**WHAT YOU NEED TO DO**:
Please copy every one of the entries below line for line, keeping each word, number and mark unchanged.

══════

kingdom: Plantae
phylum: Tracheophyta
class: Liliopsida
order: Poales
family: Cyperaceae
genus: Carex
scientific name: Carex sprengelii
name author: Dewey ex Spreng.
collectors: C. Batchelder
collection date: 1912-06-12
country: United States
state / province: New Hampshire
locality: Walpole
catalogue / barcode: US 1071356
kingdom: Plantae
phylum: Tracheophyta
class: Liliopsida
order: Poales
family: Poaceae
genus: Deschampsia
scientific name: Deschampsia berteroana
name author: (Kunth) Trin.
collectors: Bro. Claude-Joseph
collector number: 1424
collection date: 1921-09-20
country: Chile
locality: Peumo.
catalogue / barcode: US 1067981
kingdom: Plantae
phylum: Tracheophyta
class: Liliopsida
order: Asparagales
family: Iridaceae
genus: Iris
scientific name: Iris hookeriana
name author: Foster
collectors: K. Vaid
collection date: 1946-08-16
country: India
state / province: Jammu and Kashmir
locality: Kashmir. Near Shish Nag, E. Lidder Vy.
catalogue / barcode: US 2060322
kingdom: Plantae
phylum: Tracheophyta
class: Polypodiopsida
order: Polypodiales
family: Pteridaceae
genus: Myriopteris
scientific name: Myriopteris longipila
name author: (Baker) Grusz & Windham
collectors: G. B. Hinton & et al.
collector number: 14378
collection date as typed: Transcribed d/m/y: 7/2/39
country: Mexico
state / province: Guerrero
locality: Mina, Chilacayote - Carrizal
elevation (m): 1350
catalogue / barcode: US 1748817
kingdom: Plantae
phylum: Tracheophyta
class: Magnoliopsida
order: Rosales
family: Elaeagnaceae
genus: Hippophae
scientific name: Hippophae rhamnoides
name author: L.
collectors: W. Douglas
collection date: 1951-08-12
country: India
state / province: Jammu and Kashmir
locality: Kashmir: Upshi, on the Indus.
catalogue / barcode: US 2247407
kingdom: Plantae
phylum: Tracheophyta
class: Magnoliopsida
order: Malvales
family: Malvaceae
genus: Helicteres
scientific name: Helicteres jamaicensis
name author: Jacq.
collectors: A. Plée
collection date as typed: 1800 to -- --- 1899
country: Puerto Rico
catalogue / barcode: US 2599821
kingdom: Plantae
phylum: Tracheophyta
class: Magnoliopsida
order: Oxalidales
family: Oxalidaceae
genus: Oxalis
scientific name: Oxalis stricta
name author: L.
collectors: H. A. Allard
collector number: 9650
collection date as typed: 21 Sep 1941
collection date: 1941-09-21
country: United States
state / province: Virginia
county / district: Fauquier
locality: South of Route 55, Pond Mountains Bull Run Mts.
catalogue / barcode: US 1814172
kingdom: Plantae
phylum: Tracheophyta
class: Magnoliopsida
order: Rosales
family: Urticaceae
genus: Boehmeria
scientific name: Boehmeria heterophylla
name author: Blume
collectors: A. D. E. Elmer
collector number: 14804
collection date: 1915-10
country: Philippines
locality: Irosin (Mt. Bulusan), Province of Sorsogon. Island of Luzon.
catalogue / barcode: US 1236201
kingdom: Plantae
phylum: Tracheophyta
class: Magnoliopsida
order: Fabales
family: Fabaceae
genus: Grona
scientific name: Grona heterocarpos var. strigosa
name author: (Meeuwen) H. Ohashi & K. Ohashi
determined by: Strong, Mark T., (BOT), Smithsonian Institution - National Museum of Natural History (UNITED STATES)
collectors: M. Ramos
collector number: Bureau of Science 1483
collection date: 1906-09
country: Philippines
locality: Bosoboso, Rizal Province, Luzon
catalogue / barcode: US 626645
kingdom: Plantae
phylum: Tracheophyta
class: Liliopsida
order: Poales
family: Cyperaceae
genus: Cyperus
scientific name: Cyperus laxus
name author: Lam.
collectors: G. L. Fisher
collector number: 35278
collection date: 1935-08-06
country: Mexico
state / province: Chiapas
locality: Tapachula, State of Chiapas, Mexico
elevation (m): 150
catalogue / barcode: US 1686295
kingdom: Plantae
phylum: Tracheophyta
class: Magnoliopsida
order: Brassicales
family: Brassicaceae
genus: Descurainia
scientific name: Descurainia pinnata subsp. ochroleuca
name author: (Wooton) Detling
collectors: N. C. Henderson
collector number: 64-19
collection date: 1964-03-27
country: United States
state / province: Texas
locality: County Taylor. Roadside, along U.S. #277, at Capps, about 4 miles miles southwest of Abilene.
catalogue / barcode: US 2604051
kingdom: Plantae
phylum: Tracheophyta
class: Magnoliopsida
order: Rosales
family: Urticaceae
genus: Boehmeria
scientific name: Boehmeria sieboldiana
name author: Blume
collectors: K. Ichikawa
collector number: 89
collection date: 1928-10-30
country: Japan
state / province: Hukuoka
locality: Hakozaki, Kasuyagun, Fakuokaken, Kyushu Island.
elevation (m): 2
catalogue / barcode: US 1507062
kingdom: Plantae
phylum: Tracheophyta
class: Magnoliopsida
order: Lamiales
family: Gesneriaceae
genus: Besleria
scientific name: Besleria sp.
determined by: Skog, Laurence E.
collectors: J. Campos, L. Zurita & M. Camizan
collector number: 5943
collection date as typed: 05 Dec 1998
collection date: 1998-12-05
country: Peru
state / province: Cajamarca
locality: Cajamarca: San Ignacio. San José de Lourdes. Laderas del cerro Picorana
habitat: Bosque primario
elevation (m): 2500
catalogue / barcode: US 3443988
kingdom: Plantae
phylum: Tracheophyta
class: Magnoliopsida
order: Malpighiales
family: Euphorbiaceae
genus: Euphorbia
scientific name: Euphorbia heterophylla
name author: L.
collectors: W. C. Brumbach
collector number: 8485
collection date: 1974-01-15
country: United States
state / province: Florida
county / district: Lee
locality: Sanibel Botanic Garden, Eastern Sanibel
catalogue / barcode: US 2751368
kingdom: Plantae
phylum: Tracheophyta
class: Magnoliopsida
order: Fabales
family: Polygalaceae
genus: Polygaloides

══════

**EXERCISE ANSWER**:
kingdom: Plantae
phylum: Tracheophyta
class: Liliopsida
order: Poales
family: Cyperaceae
genus: Carex
scientific name: Carex sprengelii
name author: Dewey ex Spreng.
collectors: C. Batchelder
collection date: 1912-06-12
country: United States
state / province: New Hampshire
locality: Walpole
catalogue / barcode: US 1071356
kingdom: Plantae
phylum: Tracheophyta
class: Liliopsida
order: Poales
family: Poaceae
genus: Deschampsia
scientific name: Deschampsia berteroana
name author: (Kunth) Trin.
collectors: Bro. Claude-Joseph
collector number: 1424
collection date: 1921-09-20
country: Chile
locality: Peumo.
catalogue / barcode: US 1067981
kingdom: Plantae
phylum: Tracheophyta
class: Liliopsida
order: Asparagales
family: Iridaceae
genus: Iris
scientific name: Iris hookeriana
name author: Foster
collectors: K. Vaid
collection date: 1946-08-16
country: India
state / province: Jammu and Kashmir
locality: Kashmir. Near Shish Nag, E. Lidder Vy.
catalogue / barcode: US 2060322
kingdom: Plantae
phylum: Tracheophyta
class: Polypodiopsida
order: Polypodiales
family: Pteridaceae
genus: Myriopteris
scientific name: Myriopteris longipila
name author: (Baker) Grusz & Windham
collectors: G. B. Hinton & et al.
collector number: 14378
collection date as typed: Transcribed d/m/y: 7/2/39
country: Mexico
state / province: Guerrero
locality: Mina, Chilacayote - Carrizal
elevation (m): 1350
catalogue / barcode: US 1748817
kingdom: Plantae
phylum: Tracheophyta
class: Magnoliopsida
order: Rosales
family: Elaeagnaceae
genus: Hippophae
scientific name: Hippophae rhamnoides
name author: L.
collectors: W. Douglas
collection date: 1951-08-12
country: India
state / province: Jammu and Kashmir
locality: Kashmir: Upshi, on the Indus.
catalogue / barcode: US 2247407
kingdom: Plantae
phylum: Tracheophyta
class: Magnoliopsida
order: Malvales
family: Malvaceae
genus: Helicteres
scientific name: Helicteres jamaicensis
name author: Jacq.
collectors: A. Plée
collection date as typed: 1800 to -- --- 1899
country: Puerto Rico
catalogue / barcode: US 2599821
kingdom: Plantae
phylum: Tracheophyta
class: Magnoliopsida
order: Oxalidales
family: Oxalidaceae
genus: Oxalis
scientific name: Oxalis stricta
name author: L.
collectors: H. A. Allard
collector number: 9650
collection date as typed: 21 Sep 1941
collection date: 1941-09-21
country: United States
state / province: Virginia
county / district: Fauquier
locality: South of Route 55, Pond Mountains Bull Run Mts.
catalogue / barcode: US 1814172
kingdom: Plantae
phylum: Tracheophyta
class: Magnoliopsida
order: Rosales
family: Urticaceae
genus: Boehmeria
scientific name: Boehmeria heterophylla
name author: Blume
collectors: A. D. E. Elmer
collector number: 14804
collection date: 1915-10
country: Philippines
locality: Irosin (Mt. Bulusan), Province of Sorsogon. Island of Luzon.
catalogue / barcode: US 1236201
kingdom: Plantae
phylum: Tracheophyta
class: Magnoliopsida
order: Fabales
family: Fabaceae
genus: Grona
scientific name: Grona heterocarpos var. strigosa
name author: (Meeuwen) H. Ohashi & K. Ohashi
determined by: Strong, Mark T., (BOT), Smithsonian Institution - National Museum of Natural History (UNITED STATES)
collectors: M. Ramos
collector number: Bureau of Science 1483
collection date: 1906-09
country: Philippines
locality: Bosoboso, Rizal Province, Luzon
catalogue / barcode: US 626645
kingdom: Plantae
phylum: Tracheophyta
class: Liliopsida
order: Poales
family: Cyperaceae
genus: Cyperus
scientific name: Cyperus laxus
name author: Lam.
collectors: G. L. Fisher
collector number: 35278
collection date: 1935-08-06
country: Mexico
state / province: Chiapas
locality: Tapachula, State of Chiapas, Mexico
elevation (m): 150
catalogue / barcode: US 1686295
kingdom: Plantae
phylum: Tracheophyta
class: Magnoliopsida
order: Brassicales
family: Brassicaceae
genus: Descurainia
scientific name: Descurainia pinnata subsp. ochroleuca
name author: (Wooton) Detling
collectors: N. C. Henderson
collector number: 64-19
collection date: 1964-03-27
country: United States
state / province: Texas
locality: County Taylor. Roadside, along U.S. #277, at Capps, about 4 miles miles southwest of Abilene.
catalogue / barcode: US 2604051
kingdom: Plantae
phylum: Tracheophyta
class: Magnoliopsida
order: Rosales
family: Urticaceae
genus: Boehmeria
scientific name: Boehmeria sieboldiana
name author: Blume
collectors: K. Ichikawa
collector number: 89
collection date: 1928-10-30
country: Japan
state / province: Hukuoka
locality: Hakozaki, Kasuyagun, Fakuokaken, Kyushu Island.
elevation (m): 2
catalogue / barcode: US 1507062
kingdom: Plantae
phylum: Tracheophyta
class: Magnoliopsida
order: Lamiales
family: Gesneriaceae
genus: Besleria
scientific name: Besleria sp.
determined by: Skog, Laurence E.
collectors: J. Campos, L. Zurita & M. Camizan
collector number: 5943
collection date as typed: 05 Dec 1998
collection date: 1998-12-05
country: Peru
state / province: Cajamarca
locality: Cajamarca: San Ignacio. San José de Lourdes. Laderas del cerro Picorana
habitat: Bosque primario
elevation (m): 2500
catalogue / barcode: US 3443988
kingdom: Plantae
phylum: Tracheophyta
class: Magnoliopsida
order: Malpighiales
family: Euphorbiaceae
genus: Euphorbia
scientific name: Euphorbia heterophylla
name author: L.
collectors: W. C. Brumbach
collector number: 8485
collection date: 1974-01-15
country: United States
state / province: Florida
county / district: Lee
locality: Sanibel Botanic Garden, Eastern Sanibel
catalogue / barcode: US 2751368
kingdom: Plantae
phylum: Tracheophyta
class: Magnoliopsida
order: Fabales
family: Polygalaceae
genus: Polygaloides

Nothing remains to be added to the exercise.